Please copy out, word for word, the lines below, starting at the line that contains "Obtaining More Information on SELinux 659" and ending at the final line.

** RECORDS FOR THE TASK **
=====
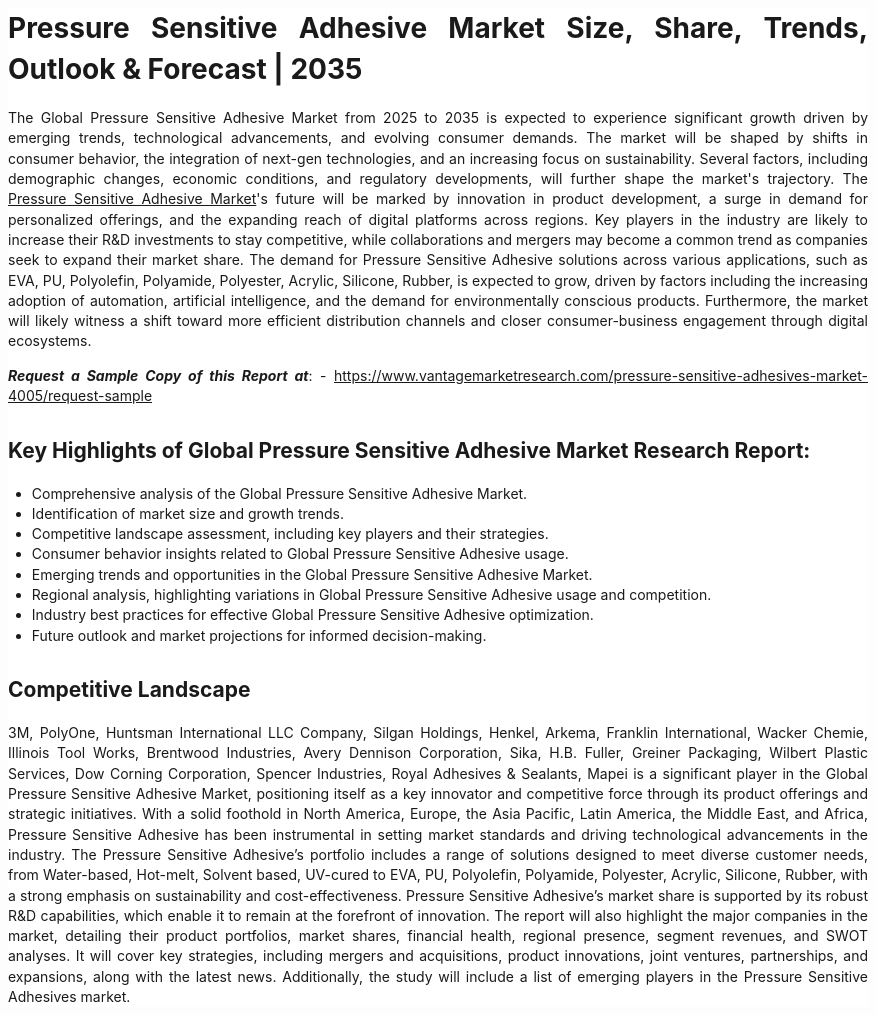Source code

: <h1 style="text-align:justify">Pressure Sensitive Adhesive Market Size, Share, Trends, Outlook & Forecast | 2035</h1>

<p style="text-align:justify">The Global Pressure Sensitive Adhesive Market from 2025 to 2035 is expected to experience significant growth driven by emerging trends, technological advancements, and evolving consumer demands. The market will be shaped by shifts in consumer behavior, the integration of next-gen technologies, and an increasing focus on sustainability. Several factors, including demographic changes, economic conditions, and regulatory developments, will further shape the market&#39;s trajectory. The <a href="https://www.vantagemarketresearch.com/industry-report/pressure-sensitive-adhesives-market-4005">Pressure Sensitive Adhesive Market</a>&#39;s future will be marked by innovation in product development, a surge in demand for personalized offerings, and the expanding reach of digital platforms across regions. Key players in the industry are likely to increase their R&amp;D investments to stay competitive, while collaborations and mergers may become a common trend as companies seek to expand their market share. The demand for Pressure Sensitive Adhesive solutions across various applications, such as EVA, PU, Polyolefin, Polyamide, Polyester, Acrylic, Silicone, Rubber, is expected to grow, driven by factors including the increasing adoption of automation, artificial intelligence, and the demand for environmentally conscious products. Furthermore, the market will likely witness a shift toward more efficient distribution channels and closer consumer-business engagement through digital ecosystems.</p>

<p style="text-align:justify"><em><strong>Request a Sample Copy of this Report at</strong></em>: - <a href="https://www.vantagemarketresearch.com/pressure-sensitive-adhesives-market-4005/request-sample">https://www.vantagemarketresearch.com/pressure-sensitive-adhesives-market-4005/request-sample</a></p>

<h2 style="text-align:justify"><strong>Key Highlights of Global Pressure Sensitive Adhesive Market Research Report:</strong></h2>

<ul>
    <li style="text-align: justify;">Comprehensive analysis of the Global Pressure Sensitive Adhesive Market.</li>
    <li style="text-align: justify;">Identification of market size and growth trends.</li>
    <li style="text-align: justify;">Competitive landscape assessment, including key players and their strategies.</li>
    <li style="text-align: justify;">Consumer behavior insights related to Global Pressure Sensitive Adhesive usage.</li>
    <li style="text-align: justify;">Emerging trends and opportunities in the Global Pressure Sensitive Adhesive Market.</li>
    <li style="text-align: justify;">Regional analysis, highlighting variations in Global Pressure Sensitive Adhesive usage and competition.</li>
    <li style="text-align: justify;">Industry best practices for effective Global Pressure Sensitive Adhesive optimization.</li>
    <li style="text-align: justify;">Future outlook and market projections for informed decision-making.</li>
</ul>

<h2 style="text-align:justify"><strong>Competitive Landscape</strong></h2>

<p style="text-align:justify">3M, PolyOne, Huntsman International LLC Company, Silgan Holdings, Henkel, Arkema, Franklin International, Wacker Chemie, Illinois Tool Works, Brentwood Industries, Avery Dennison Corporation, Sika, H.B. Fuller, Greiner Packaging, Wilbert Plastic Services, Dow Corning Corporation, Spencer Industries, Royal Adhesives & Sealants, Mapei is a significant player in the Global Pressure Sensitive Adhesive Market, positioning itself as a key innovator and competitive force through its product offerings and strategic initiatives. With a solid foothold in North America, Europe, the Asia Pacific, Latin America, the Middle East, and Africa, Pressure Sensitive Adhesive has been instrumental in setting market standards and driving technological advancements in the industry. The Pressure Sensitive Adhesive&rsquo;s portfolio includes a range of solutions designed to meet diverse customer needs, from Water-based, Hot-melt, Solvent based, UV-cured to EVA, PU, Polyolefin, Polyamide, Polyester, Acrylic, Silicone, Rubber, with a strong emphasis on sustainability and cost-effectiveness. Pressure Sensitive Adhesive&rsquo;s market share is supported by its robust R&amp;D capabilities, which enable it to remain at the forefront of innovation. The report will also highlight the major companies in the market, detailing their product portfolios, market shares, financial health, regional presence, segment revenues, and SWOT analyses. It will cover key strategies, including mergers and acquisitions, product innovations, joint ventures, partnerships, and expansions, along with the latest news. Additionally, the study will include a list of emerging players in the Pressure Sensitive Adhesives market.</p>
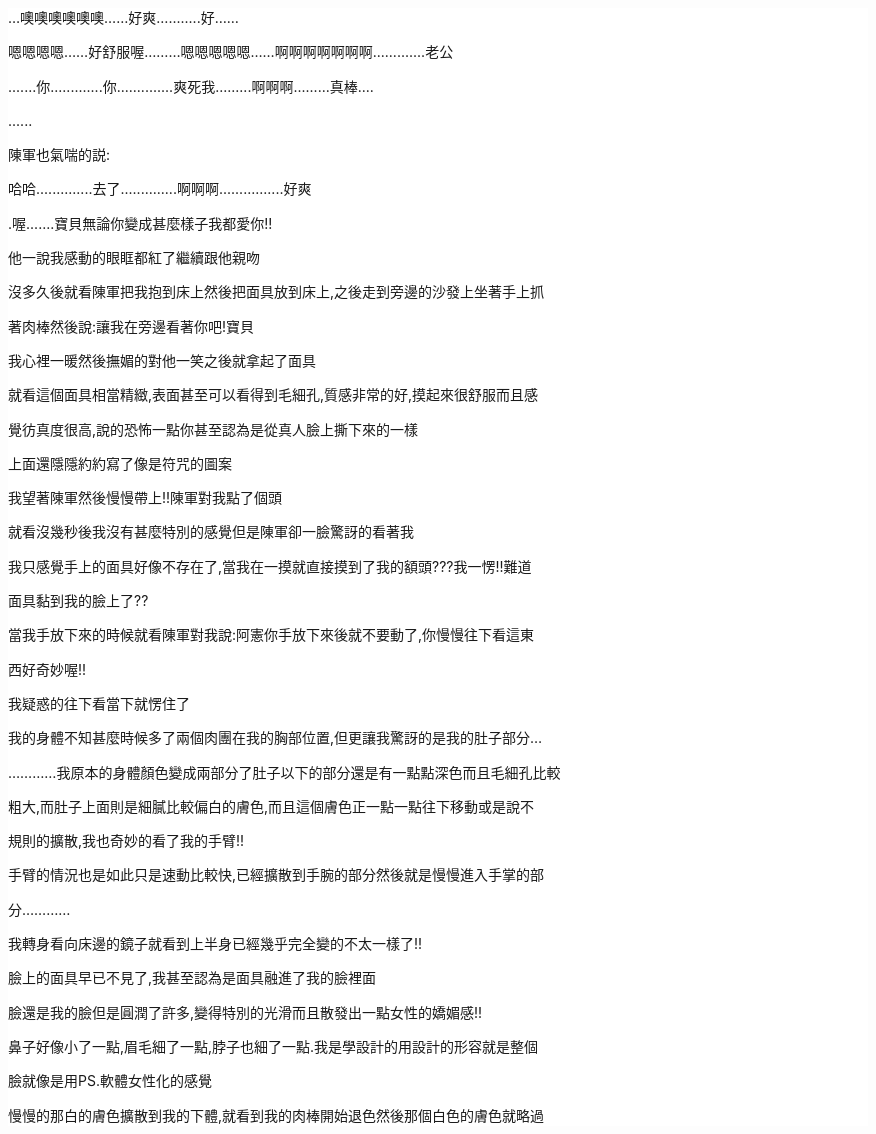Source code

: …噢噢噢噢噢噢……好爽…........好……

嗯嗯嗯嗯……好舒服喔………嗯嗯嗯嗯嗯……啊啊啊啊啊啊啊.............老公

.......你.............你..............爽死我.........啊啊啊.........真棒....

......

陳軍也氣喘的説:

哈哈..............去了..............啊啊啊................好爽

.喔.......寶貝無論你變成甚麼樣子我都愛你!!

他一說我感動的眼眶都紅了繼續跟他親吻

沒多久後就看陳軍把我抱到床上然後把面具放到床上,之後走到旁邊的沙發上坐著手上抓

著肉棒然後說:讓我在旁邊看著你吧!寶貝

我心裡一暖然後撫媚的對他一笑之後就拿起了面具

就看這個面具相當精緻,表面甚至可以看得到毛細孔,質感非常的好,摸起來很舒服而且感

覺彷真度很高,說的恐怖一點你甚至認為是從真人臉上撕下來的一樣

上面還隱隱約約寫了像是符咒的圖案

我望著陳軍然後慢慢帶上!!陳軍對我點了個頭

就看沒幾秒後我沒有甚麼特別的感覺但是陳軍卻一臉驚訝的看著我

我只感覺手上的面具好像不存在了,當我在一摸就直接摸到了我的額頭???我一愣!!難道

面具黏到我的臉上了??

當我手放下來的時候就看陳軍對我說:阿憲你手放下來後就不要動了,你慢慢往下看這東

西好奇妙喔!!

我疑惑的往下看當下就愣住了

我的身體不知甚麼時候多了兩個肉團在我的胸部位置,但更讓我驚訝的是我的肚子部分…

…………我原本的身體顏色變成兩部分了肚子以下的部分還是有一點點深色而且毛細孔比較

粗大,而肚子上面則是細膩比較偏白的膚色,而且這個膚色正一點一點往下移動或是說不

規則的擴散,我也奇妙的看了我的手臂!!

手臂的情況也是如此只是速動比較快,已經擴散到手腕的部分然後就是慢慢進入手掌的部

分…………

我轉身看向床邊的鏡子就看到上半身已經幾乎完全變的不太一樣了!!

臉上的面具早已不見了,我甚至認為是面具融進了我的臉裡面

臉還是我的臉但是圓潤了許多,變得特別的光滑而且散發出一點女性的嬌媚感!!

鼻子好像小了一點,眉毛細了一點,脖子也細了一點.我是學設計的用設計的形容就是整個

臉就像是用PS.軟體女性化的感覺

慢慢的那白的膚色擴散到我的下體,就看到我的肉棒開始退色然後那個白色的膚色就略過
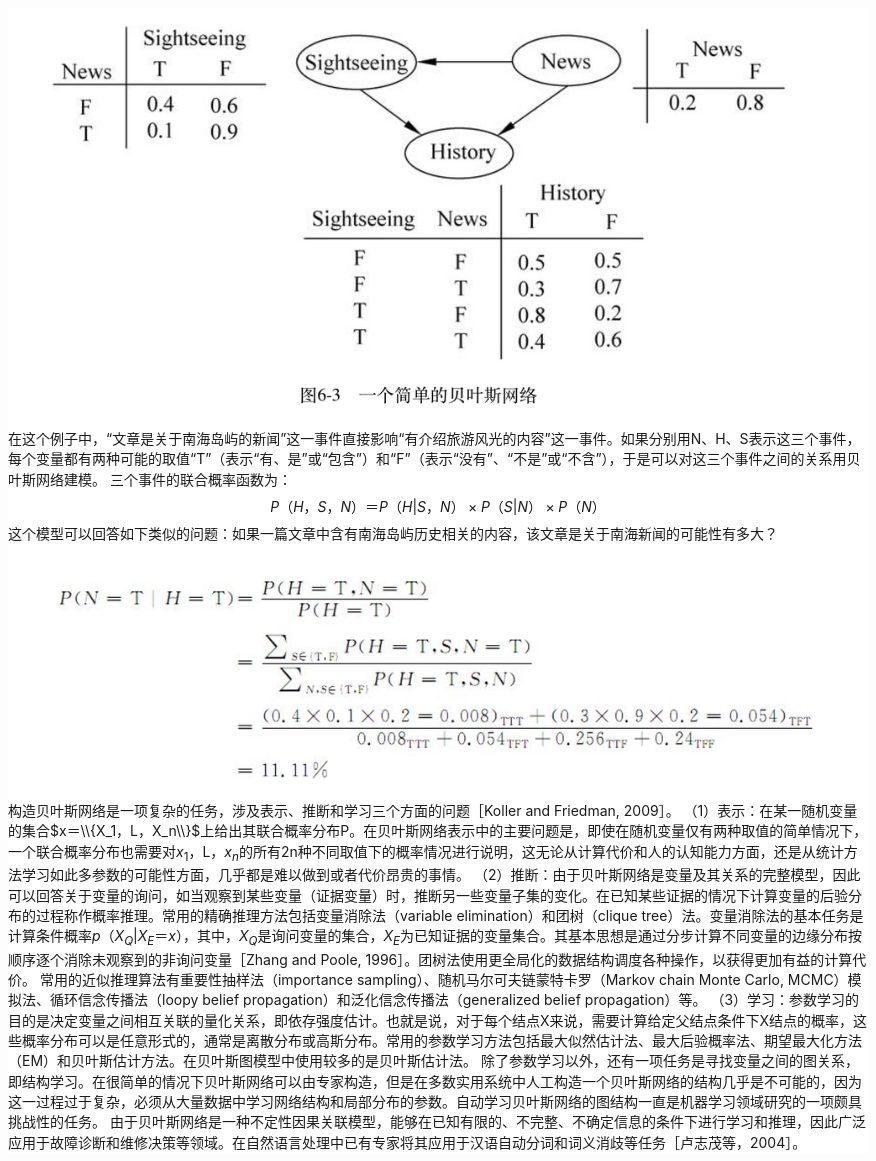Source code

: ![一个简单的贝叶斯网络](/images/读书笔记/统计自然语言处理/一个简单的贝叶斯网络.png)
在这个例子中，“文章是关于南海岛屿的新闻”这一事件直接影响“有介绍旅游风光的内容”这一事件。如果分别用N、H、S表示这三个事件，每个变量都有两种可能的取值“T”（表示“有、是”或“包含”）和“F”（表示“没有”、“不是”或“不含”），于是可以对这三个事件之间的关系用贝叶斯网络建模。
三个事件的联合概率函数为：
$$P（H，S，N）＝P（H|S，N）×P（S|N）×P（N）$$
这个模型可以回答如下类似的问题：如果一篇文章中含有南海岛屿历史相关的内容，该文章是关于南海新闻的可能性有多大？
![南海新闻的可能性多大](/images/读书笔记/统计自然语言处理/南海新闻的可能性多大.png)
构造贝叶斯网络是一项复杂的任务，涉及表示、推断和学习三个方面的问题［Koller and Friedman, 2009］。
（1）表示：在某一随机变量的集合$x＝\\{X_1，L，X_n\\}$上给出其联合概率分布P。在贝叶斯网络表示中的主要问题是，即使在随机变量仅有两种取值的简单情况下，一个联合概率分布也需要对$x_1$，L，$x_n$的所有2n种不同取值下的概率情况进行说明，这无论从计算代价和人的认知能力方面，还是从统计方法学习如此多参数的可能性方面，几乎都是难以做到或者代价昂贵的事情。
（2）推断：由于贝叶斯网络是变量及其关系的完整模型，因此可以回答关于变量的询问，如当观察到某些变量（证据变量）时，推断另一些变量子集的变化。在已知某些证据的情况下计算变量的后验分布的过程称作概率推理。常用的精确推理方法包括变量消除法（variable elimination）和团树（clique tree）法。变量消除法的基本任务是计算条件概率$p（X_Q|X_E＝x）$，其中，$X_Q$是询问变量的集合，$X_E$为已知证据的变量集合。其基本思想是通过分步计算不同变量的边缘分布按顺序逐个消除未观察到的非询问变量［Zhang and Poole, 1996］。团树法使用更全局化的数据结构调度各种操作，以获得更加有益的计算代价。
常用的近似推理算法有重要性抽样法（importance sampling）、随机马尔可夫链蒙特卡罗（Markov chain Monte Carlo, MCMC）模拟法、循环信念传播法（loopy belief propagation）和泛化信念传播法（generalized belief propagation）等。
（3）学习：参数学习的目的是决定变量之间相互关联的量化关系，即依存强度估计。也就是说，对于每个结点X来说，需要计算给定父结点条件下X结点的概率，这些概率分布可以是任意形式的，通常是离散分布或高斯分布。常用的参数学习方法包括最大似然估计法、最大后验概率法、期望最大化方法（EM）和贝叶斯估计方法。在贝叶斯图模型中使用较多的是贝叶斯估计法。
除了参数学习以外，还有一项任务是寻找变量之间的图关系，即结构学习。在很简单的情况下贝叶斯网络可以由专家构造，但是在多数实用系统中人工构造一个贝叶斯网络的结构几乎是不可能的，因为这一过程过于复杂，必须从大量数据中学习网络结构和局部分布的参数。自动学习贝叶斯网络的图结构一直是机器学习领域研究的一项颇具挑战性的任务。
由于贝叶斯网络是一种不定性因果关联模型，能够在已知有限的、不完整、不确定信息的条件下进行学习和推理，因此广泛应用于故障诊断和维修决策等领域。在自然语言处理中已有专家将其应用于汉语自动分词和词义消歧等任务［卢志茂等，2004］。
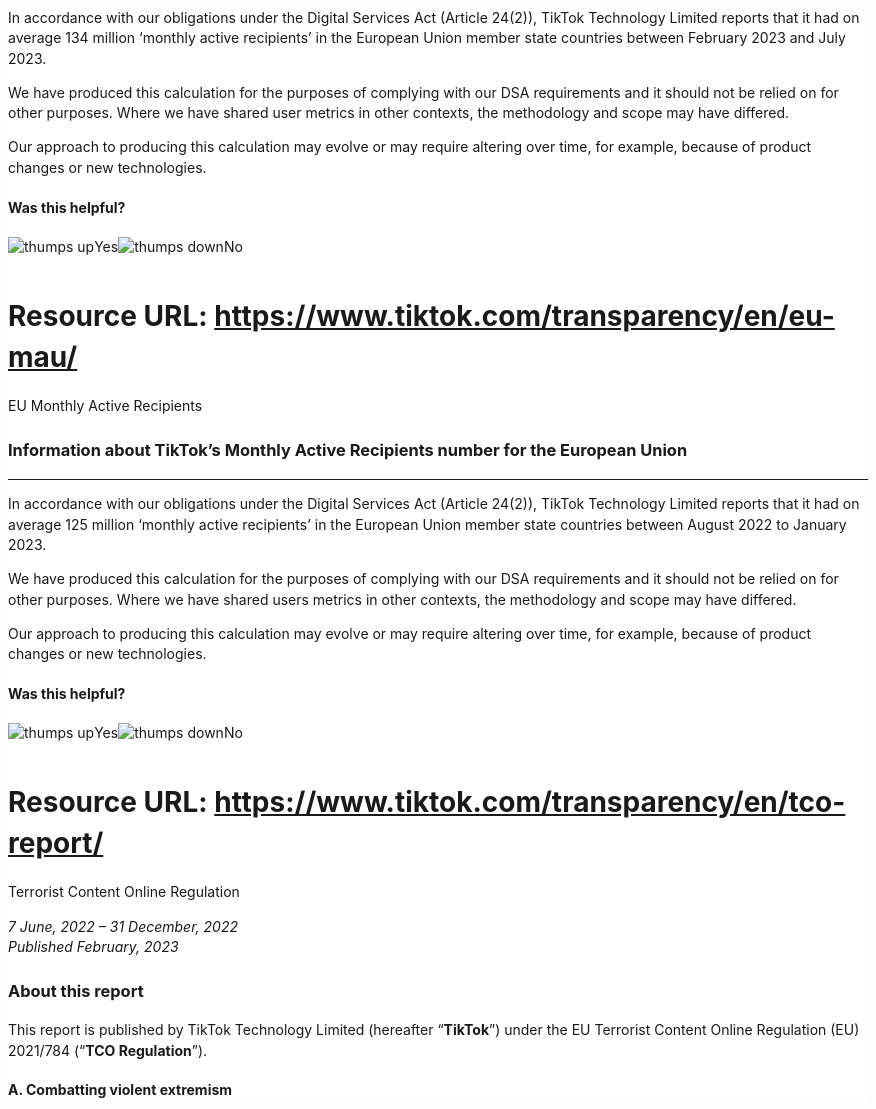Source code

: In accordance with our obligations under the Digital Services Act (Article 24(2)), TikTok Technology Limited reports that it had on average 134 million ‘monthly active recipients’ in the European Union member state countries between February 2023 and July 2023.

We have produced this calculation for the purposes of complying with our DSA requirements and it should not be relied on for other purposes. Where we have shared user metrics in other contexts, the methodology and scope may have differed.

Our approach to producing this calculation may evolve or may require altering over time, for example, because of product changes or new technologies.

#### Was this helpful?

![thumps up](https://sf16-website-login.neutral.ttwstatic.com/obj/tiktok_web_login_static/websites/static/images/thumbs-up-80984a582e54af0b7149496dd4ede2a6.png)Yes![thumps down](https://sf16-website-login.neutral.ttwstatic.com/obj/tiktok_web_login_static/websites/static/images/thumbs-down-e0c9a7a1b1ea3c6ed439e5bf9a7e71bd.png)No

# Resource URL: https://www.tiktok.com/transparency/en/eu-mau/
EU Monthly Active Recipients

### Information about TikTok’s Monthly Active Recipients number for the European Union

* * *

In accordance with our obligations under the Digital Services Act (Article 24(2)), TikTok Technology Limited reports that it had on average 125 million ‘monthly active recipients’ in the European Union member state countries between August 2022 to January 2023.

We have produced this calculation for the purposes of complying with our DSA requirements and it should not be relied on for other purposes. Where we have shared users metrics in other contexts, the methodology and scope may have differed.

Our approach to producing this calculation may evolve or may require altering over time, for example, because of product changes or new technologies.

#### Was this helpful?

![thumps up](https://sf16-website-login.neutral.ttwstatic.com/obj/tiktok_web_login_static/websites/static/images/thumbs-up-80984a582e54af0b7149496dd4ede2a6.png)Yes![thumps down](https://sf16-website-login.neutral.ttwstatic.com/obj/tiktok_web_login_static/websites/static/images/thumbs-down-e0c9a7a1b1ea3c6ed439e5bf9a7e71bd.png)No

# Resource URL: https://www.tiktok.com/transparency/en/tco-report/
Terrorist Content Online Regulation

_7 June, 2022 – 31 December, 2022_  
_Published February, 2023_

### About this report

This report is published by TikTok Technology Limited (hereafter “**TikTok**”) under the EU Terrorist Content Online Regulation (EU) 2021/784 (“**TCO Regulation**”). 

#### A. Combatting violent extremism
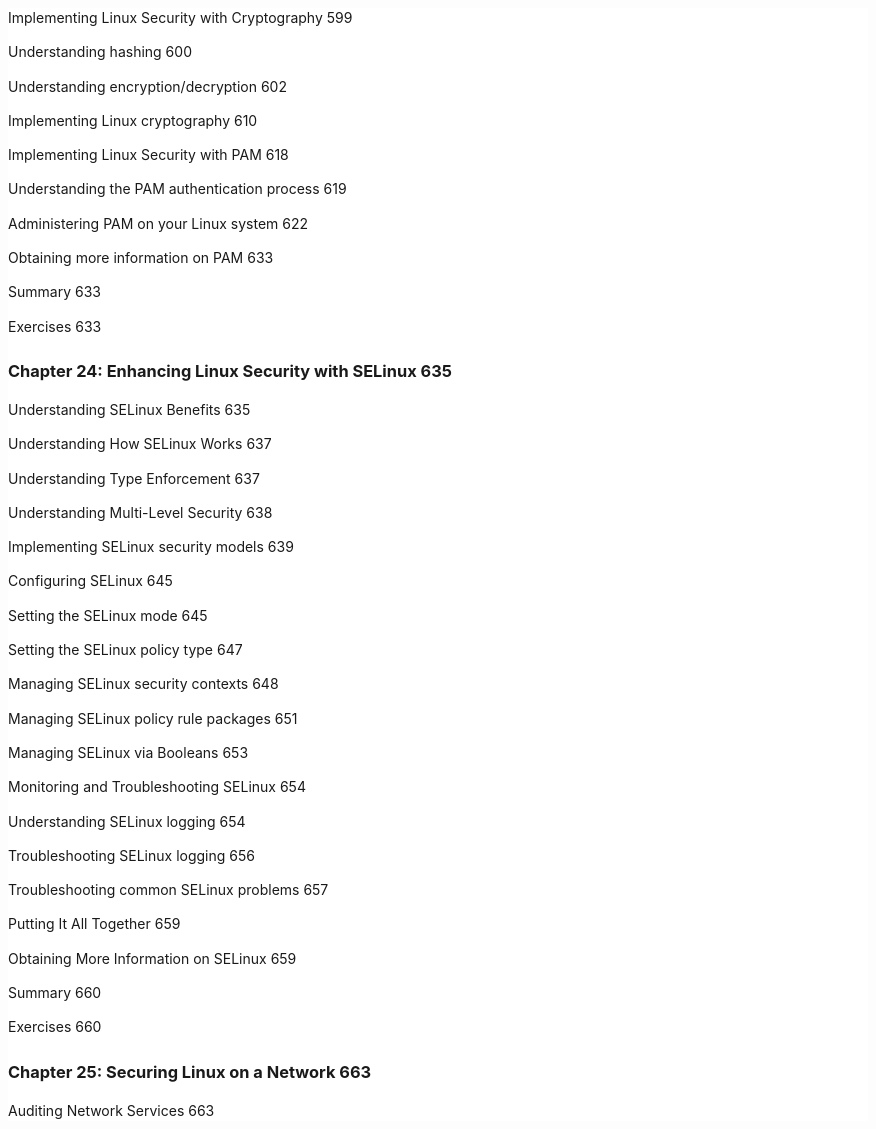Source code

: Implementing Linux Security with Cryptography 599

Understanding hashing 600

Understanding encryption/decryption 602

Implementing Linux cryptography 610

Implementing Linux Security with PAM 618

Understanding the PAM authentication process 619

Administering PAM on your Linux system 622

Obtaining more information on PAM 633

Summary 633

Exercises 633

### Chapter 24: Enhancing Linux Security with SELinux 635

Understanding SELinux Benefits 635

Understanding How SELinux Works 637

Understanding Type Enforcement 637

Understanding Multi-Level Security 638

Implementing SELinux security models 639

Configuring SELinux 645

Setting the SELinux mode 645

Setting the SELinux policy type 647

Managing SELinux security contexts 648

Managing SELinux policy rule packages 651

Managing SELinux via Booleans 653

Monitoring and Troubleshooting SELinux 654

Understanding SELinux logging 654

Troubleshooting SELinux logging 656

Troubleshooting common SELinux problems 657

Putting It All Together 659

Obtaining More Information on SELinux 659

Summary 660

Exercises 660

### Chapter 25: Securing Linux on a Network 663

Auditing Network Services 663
=====
** SOLUTION FOR THIS PROBLEM **
Obtaining More Information on SELinux 659

Summary 660

Exercises 660

### Chapter 25: Securing Linux on a Network 663

Auditing Network Services 663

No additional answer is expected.